**Information shown:**
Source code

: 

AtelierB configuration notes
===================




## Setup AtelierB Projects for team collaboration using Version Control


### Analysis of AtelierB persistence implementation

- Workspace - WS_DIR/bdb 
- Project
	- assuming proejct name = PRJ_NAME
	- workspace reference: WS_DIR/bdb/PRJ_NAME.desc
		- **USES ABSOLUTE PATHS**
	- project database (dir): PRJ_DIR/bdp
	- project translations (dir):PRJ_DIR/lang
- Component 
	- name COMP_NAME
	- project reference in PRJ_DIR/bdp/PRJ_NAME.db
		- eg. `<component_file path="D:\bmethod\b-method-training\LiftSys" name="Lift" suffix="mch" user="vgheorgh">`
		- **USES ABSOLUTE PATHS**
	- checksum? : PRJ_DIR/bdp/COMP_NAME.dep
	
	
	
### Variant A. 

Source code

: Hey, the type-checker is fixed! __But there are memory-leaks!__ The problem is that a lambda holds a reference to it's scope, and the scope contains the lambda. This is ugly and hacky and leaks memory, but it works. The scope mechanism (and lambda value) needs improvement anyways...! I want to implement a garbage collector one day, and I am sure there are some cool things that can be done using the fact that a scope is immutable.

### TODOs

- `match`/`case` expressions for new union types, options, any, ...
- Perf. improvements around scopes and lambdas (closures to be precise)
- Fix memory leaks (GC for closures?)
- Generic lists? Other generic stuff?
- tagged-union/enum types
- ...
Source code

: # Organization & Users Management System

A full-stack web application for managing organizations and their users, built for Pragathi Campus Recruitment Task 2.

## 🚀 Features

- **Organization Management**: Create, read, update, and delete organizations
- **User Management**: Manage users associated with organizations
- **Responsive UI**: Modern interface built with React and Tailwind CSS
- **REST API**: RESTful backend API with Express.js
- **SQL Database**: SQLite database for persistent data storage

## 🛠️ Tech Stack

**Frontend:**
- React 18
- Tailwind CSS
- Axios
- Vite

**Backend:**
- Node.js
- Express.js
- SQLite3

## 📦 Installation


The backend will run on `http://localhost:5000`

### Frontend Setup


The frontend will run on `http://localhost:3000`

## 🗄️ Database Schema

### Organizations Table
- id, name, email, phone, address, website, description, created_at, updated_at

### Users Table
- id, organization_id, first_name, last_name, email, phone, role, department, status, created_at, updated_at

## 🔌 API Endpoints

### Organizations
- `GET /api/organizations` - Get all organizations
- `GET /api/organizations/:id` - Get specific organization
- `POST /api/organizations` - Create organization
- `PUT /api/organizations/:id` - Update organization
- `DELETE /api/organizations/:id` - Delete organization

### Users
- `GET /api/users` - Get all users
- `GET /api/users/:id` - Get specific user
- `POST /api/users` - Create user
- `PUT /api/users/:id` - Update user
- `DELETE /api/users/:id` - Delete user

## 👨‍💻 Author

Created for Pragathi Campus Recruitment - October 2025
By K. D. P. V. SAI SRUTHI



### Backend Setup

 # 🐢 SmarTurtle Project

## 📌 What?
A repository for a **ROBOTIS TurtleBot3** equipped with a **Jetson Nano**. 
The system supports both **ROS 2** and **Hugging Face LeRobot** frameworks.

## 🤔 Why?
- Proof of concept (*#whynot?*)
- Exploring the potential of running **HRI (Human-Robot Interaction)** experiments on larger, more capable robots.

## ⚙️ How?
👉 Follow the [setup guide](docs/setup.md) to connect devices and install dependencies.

**Brief:**
Render every line of the records above as a Markdown table with the columns Row and Line. Number the rows and skip blank lines.

**Result:**
| Row | Line |
|---|---|
| 1 | Source code |
| 2 | :  |
| 3 | AtelierB configuration notes |
| 4 | =================== |
| 5 | ## Setup AtelierB Projects for team collaboration using Version Control |
| 6 | ### Analysis of AtelierB persistence implementation |
| 7 | - Workspace - WS_DIR/bdb  |
| 8 | - Project |
| 9 | 	- assuming proejct name = PRJ_NAME |
| 10 | 	- workspace reference: WS_DIR/bdb/PRJ_NAME.desc |
| 11 | 		- **USES ABSOLUTE PATHS** |
| 12 | 	- project database (dir): PRJ_DIR/bdp |
| 13 | 	- project translations (dir):PRJ_DIR/lang |
| 14 | - Component  |
| 15 | 	- name COMP_NAME |
| 16 | 	- project reference in PRJ_DIR/bdp/PRJ_NAME.db |
| 17 | 		- eg. `<component_file path="D:\bmethod\b-method-training\LiftSys" name="Lift" suffix="mch" user="vgheorgh">` |
| 18 | 		- **USES ABSOLUTE PATHS** |
| 19 | 	- checksum? : PRJ_DIR/bdp/COMP_NAME.dep |
| 20 | ### Variant A.  |
| 21 | Source code |
| 22 | : Hey, the type-checker is fixed! __But there are memory-leaks!__ The problem is that a lambda holds a reference to it's scope, and the scope contains the lambda. This is ugly and hacky and leaks memory, but it works. The scope mechanism (and lambda value) needs improvement anyways...! I want to implement a garbage collector one day, and I am sure there are some cool things that can be done using the fact that a scope is immutable. |
| 23 | ### TODOs |
| 24 | - `match`/`case` expressions for new union types, options, any, ... |
| 25 | - Perf. improvements around scopes and lambdas (closures to be precise) |
| 26 | - Fix memory leaks (GC for closures?) |
| 27 | - Generic lists? Other generic stuff? |
| 28 | - tagged-union/enum types |
| 29 | - ... |
| 30 | Source code |
| 31 | : # Organization & Users Management System |
| 32 | A full-stack web application for managing organizations and their users, built for Pragathi Campus Recruitment Task 2. |
| 33 | ## 🚀 Features |
| 34 | - **Organization Management**: Create, read, update, and delete organizations |
| 35 | - **User Management**: Manage users associated with organizations |
| 36 | - **Responsive UI**: Modern interface built with React and Tailwind CSS |
| 37 | - **REST API**: RESTful backend API with Express.js |
| 38 | - **SQL Database**: SQLite database for persistent data storage |
| 39 | ## 🛠️ Tech Stack |
| 40 | **Frontend:** |
| 41 | - React 18 |
| 42 | - Tailwind CSS |
| 43 | - Axios |
| 44 | - Vite |
| 45 | **Backend:** |
| 46 | - Node.js |
| 47 | - Express.js |
| 48 | - SQLite3 |
| 49 | ## 📦 Installation |
| 50 | The backend will run on `http://localhost:5000` |
| 51 | ### Frontend Setup |
| 52 | The frontend will run on `http://localhost:3000` |
| 53 | ## 🗄️ Database Schema |
| 54 | ### Organizations Table |
| 55 | - id, name, email, phone, address, website, description, created_at, updated_at |
| 56 | ### Users Table |
| 57 | - id, organization_id, first_name, last_name, email, phone, role, department, status, created_at, updated_at |
| 58 | ## 🔌 API Endpoints |
| 59 | ### Organizations |
| 60 | - `GET /api/organizations` - Get all organizations |
| 61 | - `GET /api/organizations/:id` - Get specific organization |
| 62 | - `POST /api/organizations` - Create organization |
| 63 | - `PUT /api/organizations/:id` - Update organization |
| 64 | - `DELETE /api/organizations/:id` - Delete organization |
| 65 | ### Users |
| 66 | - `GET /api/users` - Get all users |
| 67 | - `GET /api/users/:id` - Get specific user |
| 68 | - `POST /api/users` - Create user |
| 69 | - `PUT /api/users/:id` - Update user |
| 70 | - `DELETE /api/users/:id` - Delete user |
| 71 | ## 👨‍💻 Author |
| 72 | Created for Pragathi Campus Recruitment - October 2025 |
| 73 | By K. D. P. V. SAI SRUTHI |
| 74 | ### Backend Setup |
| 75 |  # 🐢 SmarTurtle Project |
| 76 | ## 📌 What? |
| 77 | A repository for a **ROBOTIS TurtleBot3** equipped with a **Jetson Nano**.  |
| 78 | The system supports both **ROS 2** and **Hugging Face LeRobot** frameworks. |
| 79 | ## 🤔 Why? |
| 80 | - Proof of concept (*#whynot?*) |
| 81 | - Exploring the potential of running **HRI (Human-Robot Interaction)** experiments on larger, more capable robots. |
| 82 | ## ⚙️ How? |
| 83 | 👉 Follow the [setup guide](docs/setup.md) to connect devices and install dependencies. |